AI-ISAC in development
During his talk onstage at ITI’s conference, Andersen also provided an update on the development of an AI Information Sharing and Analysis Center. The Trump administration’s AI Action Plan called on the Department of Homeland Security to establish an AI-ISAC “to promote the sharing of AI-security threat information and intelligence across U.S. critical infrastructure sectors.”
Andersen said “it is an ongoing policy dialog about the best approach” to organizing the AI-ISAC.
“We just want to make sure we take the opportunity to get that relationship right,” Andersen said. “What we don’t want to have happen is have government establish one group engaged in information sharing, have industry establish a separate, parallel group that’s involved in information sharing.”
ISACs are typically sector-specific, nonprofit organizations that share information and best practices about cybersecurity issues across their respective member groups.
“We just want to make sure we’ve got the right elements of, how do we pull together people and how do we take advantage of the leadership position that we can have early on as we continue to see tremendous investments in America’s success and opportunities within the AI race,” Andersen said. “In general, we want to make sure that that security conversation, that security community of interest we can build is going to be built in the right way.”
AI security policy framework
Meanwhile, Cairncross said the Office of the National Cyber Director is also working on an “AI security policy framework.”
“Our goal is as we move forward, and the president is very forward-leaning on the innovation side of AI, we are working to ensure that security is not viewed as a friction point for innovation, but it is built into that system so that on a foundational level, it exists as this gets up and running and scales and is increasingly infused into daily life,” Cairncross said.
CIPAC replacement coming soon?
DHS last year also disbanded the Critical Infrastructure Partnership Advisory Council (CIPAC).

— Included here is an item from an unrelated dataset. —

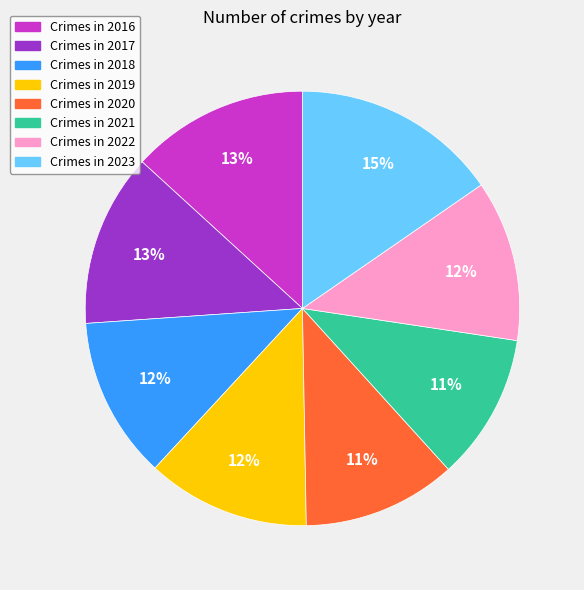

What is the largest slice in the pie chart?

Crimes in 2023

It had provided authorities for government and industry groups to collaborate on security issues through various sector coordinating councils.
Homeland Security Secretary Kristi Noem previously said DHS would come out with a new and improved version of CIPAC. But nearly a year after its disestablishment, that has yet to happen. Cyber experts say the lack of the council’s authorities has led to a drop-off in collaborative discussions about cyber issues between government and industry.
Recent news reports indicate DHS is close to unveiling a new version of the council, called the Alliance of National Councils for Homeland Operational Resilience (ANCHOR).
Andersen wouldn’t comment on the timing for rolling out ANCHOR, but he explained why CISA and DHS were looking to revise the council’s authorities and structure.
“We’re trying to solve for a couple of problems,” Andersen said. “The old CIPAC never made any explicit focus on cybersecurity. That just wasn’t part of what was chartered back in the day when it was originally launched. Additionally, it didn’t give us the opportunities for having focus groups to have conversations like undersea cables might be a good example. [Operational technology] systems might be a good example. OT had to nest itself under the IT Sector Coordinating Council in the past. There’s real opportunities for us to improve opportunities for elements of the community that didn’t necessarily have opportunities to engage in a substantive way in the past, really give them a voice in the process.”